Village Voice Media bought Free Times in 1998. Soon after, longtime Scene owner Richard Kabat sold the music-focused weekly to New Times Inc., the Phoenix-based chain, and we all knew the Free Times was up against a formidable enemy. Having served on the national board of the Association of Alternative Newsweeklies, I had heard rumors that the New Times bosses were aiming for a takeover of the top 20 markets in the country; amongst the industry folks who believed in locally owned alt-weeklies with regional flavor, the New Times, which always came in and cleaned house to create their own cookie-cutter-style alternative, was commonly referred to as “the evil empire.” And I knew something was going to happen in the Cleveland market when I found out one of the New Times execs was a former Clevelander and an Indians fan; New Times had a pompous swagger about buying in cities where they might like to also buy season tickets.
It’s evident to anyone who follows the newspaper/media industry that putting out any kind of print product in the age of instant information is only getting harder. And my tale of having to drive hard copies of pages to the printer is only a romantic story, as alien to button-pushing kids today as the idea of setting metal type on a giant press was to me. In the end though, no matter what format, the best way to attract readers is frank discussion and good stories about things that matter. If you have to lose the long-standing tribute to founder Richard H. Siegel (1935-1993) from the masthead, I hope you at least hold on to his mission. “Dialogue journalism. Advocacy journalism. Tough-minded, responsible and gutsy coverage of what’s really going on in this town — in politics, arts and entertainment, race, ethnic and gender relationships, business and sports.”
To Richard, I’m sure it would not be about the name but the ability to stay in the game and keep up the fight.
A lot has happened to the news business since then. Many new voices have been given life by the Internet via blogs and Web sites. There are many alternative voices but they vary greatly in quality, experience, exposure and impact.
Therefore, there remains a dire need for a strong alternative newspaper voice in this town.
Frankly, I’ve been disappointed by both the Free Times and the Scene, with some notable exceptions, for their inability to act as an alternative voice to the more and more corporate (and boring) Plain Dealer.
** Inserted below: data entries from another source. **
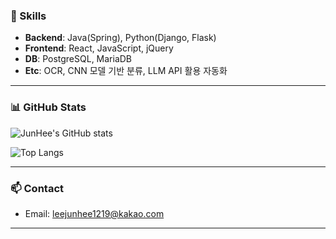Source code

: ### 🔧 Skills
- **Backend**: Java(Spring), Python(Django, Flask)  
- **Frontend**: React, JavaScript, jQuery  
- **DB**: PostgreSQL, MariaDB  
- **Etc**: OCR, CNN 모델 기반 분류, LLM API 활용 자동화

---

### 📊 GitHub Stats
![JunHee's GitHub stats](https://github-readme-stats.vercel.app/api?username=junhee1219&show_icons=true&theme=default)

![Top Langs](https://github-readme-stats.vercel.app/api/top-langs/?username=junhee1219&layout=compact)

---

### 📫 Contact
- Email: leejunhee1219@kakao.com  
---
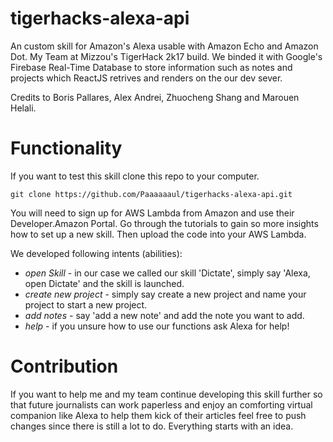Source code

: # tigerhacks-alexa-api 
An custom skill for Amazon's Alexa usable with Amazon Echo and Amazon Dot. 
My Team at Mizzou's TigerHack 2k17 build. We binded it with Google's Firebase Real-Time Database to store information such as notes and projects which ReactJS retrives and renders on the our dev sever.

Credits to Boris Pallares, Alex Andrei, Zhuocheng Shang and Marouen Helali.

# Functionality
If you want to test this skill clone this repo to your computer.

`git clone https://github.com/Paaaaaaul/tigerhacks-alexa-api.git`

You will need to sign up for AWS Lambda from Amazon and use their Developer.Amazon Portal. 
Go through the tutorials to gain so more insights how to set up a new skill. Then upload the code into your AWS Lambda.

We developed following intents (abilities):
- *open Skill* - in our case we called our skill 'Dictate', simply say 'Alexa, open Dictate' and the skill is launched.
- *create new project* - simply say create a new project and name your project to start a new project.
- *add notes* - say 'add a new note' and add the note you want to add.
- *help* - if you unsure how to use our functions ask Alexa for help!


# Contribution
If you want to help me and my team continue developing this skill further so that future journalists can work paperless and enjoy an comforting virtual companion like Alexa to help them kick of their articles feel free to push changes since there is still a lot to do. Everything starts with an idea.
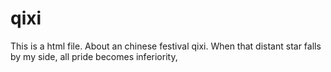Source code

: # qixi
This is a html file. About an chinese festival qixi.
When that distant star falls by my side, all pride becomes inferiority,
And for the failure to be a sharp, consistent and credible critic of the established order here.
The opportunity is there. I wonder, however, where the passion and combativeness have gone. Possibly, it is the times. More likely, it is simply a dearth of honest anger that should be the foundation of anything that wants to call itself an “alternative” to what is.
We now await a new paper. The name really doesn’t matter. Its thrust does. It needs to be a vigorous voice against what is and for what should be. Then it can call itself a true alternative.